According to statistics, out of the 2,850,000 Chicago residents, more than a quarter are Latino. But beware, the fact that the population is Hispanic, does not necessarily mean that speak Spanish. As a native Spanish speaker and professor of journalism in Chicago I can report that many Latino students I know were not precisely raised as active participants in their culture or language of origin.
More than once I have made the mistake of addressing in Spanish people who fit the stereotypical image of the Latino: dark eyes, skin and hair, whose name ends in "ez", for example. In return I have gotten some perplexed reactions and confused faces that look back at me in surprise and say, "Huh?"

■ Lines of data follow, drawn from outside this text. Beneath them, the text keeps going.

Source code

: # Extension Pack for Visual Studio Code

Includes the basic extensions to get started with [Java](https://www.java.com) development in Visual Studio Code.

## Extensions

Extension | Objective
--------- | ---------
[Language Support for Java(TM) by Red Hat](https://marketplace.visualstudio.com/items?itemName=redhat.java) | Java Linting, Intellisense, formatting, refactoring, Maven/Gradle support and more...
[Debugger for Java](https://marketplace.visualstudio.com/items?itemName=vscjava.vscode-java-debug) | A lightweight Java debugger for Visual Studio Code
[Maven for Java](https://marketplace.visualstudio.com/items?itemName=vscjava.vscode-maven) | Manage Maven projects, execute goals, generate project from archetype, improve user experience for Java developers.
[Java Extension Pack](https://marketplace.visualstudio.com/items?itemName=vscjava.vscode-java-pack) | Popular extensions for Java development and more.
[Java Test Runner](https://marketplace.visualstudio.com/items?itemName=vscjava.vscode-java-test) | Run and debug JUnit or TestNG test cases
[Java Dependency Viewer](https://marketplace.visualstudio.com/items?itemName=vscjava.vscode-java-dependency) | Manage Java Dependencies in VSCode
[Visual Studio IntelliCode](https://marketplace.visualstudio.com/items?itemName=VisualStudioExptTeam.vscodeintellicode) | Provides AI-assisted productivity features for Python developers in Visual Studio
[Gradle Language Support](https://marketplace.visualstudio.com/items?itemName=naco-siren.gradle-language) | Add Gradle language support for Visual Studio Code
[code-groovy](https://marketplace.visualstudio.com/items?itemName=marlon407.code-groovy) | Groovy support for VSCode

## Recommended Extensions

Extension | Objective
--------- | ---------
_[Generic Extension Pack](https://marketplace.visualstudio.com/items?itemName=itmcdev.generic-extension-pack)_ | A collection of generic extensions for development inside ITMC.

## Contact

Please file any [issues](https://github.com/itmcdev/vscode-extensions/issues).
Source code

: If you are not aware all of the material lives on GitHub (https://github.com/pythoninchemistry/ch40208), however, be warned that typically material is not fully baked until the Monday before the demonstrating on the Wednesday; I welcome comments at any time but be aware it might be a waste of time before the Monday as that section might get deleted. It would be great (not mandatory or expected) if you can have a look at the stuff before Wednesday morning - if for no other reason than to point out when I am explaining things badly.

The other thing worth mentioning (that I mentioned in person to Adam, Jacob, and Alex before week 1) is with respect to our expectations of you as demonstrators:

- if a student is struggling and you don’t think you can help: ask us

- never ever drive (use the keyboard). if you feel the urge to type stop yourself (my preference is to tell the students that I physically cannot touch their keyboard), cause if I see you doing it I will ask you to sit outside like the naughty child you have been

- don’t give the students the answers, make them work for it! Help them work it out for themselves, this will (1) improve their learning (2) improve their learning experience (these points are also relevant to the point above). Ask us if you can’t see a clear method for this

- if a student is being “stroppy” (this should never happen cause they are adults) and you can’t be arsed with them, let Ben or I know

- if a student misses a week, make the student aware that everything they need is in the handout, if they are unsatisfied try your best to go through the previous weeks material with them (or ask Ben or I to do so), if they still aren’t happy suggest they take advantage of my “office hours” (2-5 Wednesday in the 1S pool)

I don't assume anymore. Now I only speak English, and later I ask if my party speaks Spanish. Just as these students, many other people, especially Hispanics of second or third generation have chosen to embrace rightfully, the American identity. However, a large proportion of Latinos choose to identify with their origins and work to maintain their identity and language, making them part of their daily lives in this country. For them, Emanuel's bilingualism would be extremely useful.
I still wonder why the vast majority of Americans simply choose to be monolingual. One simple reason would be the belief that since the United States is the most powerful nation on the planet everybody must learn English. There wouldn't be then, a necessity to learn a second language. Other reason could be lack of time or plain laziness.
What folks do not seem to take into account is that if they were to take the opportunity to study another language, their minds would be exposed to other cultures, other social, economic and political points of view, and thus better understand the world we live in.
But studying a language other than our own is no easy task. Many whom I know say with pride: "I took four years of Spanish in school." But they never practiced it, so they only remember how to say "cerveza" or "baño".
The same goes for those who studied French, German or Latin. Many times I feel ashamed when I hear these comments. One must spend years studying and practicing a foreign language. It requires dedication and discipline. It takes work.
Mayor Emanuel starts with his personalized classes June 4, three times a week. His goal seems to be realistic: Speak basic Spanish. Although he claims that he learns quickly and has a base rooted in his previous study of Latin, I hope the mayor understands that with three classes a week he would learn only the real basics.
But I find his decision worthy of admiration, as long as he keeps in mind that if he wants to master the language he may need to be in front of City Hall for about 21 years, as Mayor Daley did ... but without losing a single session of his Spanish class. Buena suerte, mi amigo.